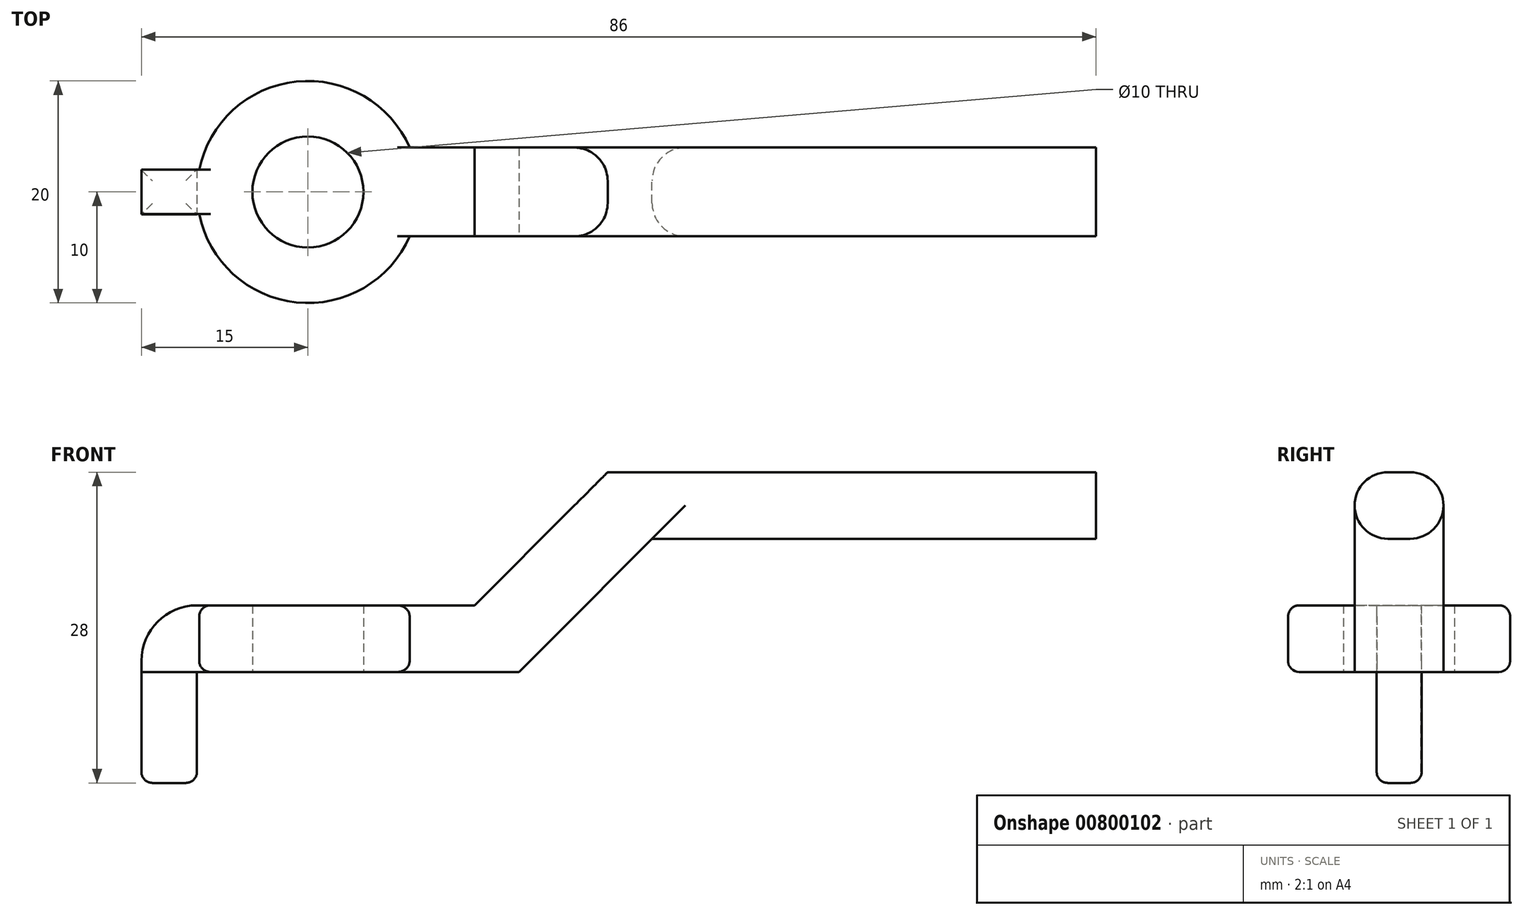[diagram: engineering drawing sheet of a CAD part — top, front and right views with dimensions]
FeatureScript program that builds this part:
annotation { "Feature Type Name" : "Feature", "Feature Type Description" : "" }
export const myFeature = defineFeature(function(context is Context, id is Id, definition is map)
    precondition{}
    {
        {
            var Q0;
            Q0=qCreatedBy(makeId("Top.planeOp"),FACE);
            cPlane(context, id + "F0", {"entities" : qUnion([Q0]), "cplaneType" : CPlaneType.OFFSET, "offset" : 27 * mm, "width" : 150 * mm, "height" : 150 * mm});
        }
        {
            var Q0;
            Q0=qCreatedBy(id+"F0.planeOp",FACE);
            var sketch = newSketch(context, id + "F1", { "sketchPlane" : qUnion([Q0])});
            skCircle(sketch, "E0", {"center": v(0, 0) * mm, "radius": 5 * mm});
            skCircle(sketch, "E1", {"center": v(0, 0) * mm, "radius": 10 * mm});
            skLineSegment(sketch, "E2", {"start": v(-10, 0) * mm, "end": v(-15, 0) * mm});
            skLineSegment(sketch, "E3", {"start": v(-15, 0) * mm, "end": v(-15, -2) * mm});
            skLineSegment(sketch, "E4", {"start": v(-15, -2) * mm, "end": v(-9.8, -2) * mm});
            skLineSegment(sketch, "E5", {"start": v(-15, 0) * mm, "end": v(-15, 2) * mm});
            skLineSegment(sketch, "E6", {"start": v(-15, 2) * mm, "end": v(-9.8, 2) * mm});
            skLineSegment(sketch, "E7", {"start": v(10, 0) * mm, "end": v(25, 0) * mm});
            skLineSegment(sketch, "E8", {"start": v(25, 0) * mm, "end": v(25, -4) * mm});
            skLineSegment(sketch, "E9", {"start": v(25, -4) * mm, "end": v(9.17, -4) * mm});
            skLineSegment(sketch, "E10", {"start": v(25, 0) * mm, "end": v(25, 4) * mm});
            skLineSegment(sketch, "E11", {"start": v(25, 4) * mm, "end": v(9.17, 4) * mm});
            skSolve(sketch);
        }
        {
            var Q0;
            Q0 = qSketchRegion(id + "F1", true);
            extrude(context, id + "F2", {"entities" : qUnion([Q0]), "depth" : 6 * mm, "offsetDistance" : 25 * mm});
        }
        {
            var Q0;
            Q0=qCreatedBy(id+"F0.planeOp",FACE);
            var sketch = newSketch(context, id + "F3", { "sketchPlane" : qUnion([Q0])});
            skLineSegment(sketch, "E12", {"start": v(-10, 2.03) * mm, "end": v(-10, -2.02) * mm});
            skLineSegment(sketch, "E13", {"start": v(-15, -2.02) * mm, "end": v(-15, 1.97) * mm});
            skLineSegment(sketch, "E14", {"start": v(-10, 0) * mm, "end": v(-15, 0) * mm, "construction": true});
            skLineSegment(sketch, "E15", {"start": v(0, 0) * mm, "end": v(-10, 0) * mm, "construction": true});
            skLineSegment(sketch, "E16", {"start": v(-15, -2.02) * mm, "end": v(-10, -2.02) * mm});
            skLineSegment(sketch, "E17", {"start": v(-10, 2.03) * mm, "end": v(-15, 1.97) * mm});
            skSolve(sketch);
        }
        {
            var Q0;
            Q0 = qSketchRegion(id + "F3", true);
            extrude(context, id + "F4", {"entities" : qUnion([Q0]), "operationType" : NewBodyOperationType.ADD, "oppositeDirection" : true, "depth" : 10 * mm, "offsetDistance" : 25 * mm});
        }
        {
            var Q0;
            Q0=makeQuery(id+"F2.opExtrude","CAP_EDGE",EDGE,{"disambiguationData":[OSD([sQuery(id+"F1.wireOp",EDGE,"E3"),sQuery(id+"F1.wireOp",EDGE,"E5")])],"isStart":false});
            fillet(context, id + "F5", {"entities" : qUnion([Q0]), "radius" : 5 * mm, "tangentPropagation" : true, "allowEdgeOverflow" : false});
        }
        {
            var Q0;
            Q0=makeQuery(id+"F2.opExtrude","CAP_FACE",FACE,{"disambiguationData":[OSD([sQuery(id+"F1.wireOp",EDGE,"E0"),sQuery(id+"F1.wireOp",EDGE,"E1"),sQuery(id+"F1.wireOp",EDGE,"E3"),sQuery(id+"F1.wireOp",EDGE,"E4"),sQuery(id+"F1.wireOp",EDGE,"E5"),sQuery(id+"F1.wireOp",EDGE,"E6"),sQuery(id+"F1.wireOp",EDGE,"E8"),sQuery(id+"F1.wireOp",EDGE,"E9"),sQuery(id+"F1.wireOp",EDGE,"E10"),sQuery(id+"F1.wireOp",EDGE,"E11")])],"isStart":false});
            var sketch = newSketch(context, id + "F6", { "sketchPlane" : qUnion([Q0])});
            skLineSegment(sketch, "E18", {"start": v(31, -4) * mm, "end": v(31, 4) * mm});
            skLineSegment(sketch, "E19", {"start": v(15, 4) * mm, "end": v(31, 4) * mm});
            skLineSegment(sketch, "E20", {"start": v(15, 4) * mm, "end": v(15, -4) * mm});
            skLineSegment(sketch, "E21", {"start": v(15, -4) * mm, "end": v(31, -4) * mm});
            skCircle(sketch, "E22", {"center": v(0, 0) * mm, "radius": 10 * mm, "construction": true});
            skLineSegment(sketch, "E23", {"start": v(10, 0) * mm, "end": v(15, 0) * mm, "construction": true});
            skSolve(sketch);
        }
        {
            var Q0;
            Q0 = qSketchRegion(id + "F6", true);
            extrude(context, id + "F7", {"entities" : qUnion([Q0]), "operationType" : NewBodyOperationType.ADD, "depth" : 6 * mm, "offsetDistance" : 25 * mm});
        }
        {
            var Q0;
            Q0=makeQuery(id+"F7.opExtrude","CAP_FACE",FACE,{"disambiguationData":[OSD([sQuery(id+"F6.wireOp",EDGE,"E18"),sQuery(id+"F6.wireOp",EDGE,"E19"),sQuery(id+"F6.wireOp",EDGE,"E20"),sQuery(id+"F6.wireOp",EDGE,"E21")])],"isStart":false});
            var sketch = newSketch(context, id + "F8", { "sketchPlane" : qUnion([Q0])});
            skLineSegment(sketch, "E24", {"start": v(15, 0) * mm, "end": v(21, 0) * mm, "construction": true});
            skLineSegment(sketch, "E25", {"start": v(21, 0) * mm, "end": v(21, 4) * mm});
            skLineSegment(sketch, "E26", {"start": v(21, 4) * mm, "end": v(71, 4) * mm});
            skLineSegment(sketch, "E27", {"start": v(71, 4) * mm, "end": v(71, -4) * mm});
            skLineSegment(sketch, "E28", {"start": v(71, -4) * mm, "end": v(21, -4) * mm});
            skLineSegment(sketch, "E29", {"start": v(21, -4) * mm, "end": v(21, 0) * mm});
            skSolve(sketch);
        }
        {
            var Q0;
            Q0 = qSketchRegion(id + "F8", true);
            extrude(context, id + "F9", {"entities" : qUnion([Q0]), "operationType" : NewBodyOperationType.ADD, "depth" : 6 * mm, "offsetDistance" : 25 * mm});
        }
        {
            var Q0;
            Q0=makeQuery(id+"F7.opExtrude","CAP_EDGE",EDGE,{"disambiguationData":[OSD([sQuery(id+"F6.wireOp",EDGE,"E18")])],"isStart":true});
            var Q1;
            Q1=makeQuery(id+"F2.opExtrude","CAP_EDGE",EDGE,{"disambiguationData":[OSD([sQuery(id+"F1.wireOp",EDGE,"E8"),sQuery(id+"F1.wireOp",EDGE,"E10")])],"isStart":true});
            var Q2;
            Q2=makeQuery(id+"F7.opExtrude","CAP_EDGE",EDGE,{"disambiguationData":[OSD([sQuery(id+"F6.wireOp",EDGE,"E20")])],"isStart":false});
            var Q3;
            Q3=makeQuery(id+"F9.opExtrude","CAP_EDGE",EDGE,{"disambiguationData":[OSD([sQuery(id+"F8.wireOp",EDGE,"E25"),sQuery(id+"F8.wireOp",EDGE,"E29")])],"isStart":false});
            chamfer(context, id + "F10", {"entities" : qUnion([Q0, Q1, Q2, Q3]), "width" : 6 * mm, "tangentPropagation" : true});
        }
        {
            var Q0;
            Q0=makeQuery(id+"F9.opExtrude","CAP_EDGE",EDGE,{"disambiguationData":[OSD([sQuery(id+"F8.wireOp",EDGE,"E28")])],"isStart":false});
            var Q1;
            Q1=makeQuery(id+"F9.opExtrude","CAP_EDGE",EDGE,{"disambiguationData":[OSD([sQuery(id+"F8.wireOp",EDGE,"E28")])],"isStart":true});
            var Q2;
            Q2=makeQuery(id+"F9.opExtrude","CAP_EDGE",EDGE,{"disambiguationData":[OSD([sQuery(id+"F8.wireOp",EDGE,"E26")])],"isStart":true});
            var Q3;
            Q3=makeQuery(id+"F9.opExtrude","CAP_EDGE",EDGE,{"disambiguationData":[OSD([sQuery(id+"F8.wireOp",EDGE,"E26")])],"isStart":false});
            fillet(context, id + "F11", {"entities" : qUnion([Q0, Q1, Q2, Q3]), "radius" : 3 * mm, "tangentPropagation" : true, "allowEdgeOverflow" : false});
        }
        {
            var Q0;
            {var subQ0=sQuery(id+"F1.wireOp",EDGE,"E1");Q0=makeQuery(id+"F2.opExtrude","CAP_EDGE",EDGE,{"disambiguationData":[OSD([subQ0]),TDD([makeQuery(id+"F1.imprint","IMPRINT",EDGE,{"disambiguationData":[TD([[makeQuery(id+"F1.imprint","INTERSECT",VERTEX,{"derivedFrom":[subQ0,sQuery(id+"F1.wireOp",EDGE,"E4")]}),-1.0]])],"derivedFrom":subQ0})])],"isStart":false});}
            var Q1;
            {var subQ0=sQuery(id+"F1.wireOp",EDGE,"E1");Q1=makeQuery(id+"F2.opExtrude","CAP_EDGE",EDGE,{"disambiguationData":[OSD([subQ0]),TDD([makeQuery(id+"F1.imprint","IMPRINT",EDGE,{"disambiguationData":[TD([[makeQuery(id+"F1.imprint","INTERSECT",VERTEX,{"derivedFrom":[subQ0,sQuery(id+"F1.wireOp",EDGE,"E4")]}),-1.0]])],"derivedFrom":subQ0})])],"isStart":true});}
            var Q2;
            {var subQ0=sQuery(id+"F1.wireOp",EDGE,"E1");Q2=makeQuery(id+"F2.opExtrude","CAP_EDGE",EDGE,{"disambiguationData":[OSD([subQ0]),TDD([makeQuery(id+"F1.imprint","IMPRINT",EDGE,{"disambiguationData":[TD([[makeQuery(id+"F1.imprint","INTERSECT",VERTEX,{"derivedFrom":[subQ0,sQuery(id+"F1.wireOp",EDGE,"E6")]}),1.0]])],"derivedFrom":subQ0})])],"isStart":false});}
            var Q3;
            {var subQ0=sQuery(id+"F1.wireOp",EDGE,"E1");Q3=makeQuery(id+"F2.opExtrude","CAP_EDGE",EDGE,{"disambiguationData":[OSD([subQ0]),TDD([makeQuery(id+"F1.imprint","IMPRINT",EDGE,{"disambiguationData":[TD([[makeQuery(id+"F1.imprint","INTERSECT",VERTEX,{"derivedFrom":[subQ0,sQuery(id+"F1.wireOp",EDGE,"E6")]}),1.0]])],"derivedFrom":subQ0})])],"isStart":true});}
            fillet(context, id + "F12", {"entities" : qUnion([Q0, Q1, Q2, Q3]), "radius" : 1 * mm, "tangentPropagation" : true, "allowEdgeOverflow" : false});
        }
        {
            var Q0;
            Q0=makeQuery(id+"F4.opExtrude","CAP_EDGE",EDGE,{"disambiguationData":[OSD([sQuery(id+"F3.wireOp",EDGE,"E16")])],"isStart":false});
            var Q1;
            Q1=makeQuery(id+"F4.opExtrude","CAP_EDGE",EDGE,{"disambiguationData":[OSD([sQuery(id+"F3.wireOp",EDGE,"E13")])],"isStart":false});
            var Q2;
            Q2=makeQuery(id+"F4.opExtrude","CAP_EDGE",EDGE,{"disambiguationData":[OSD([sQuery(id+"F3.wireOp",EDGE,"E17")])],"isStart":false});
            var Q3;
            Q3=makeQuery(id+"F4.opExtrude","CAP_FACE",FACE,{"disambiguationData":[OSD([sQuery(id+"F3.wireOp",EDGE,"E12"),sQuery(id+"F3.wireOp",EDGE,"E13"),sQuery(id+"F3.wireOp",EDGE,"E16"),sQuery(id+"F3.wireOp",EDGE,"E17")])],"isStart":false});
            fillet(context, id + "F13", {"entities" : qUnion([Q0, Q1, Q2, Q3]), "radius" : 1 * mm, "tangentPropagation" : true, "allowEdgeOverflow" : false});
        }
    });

┄┄┄┄┄┄┄┄┄┄┄┄┄┄┄┄┄┄┄┄

### [PROBLEM DETAILS]
Please return each line of the material above that contains the string "offsetDistance", copied in full and in order.

### [EXERCISE SOLUTION]
            extrude(context, id + "F2", {"entities" : qUnion([Q0]), "depth" : 6 * mm, "offsetDistance" : 25 * mm});
            extrude(context, id + "F4", {"entities" : qUnion([Q0]), "operationType" : NewBodyOperationType.ADD, "oppositeDirection" : true, "depth" : 10 * mm, "offsetDistance" : 25 * mm});
            extrude(context, id + "F7", {"entities" : qUnion([Q0]), "operationType" : NewBodyOperationType.ADD, "depth" : 6 * mm, "offsetDistance" : 25 * mm});
            extrude(context, id + "F9", {"entities" : qUnion([Q0]), "operationType" : NewBodyOperationType.ADD, "depth" : 6 * mm, "offsetDistance" : 25 * mm});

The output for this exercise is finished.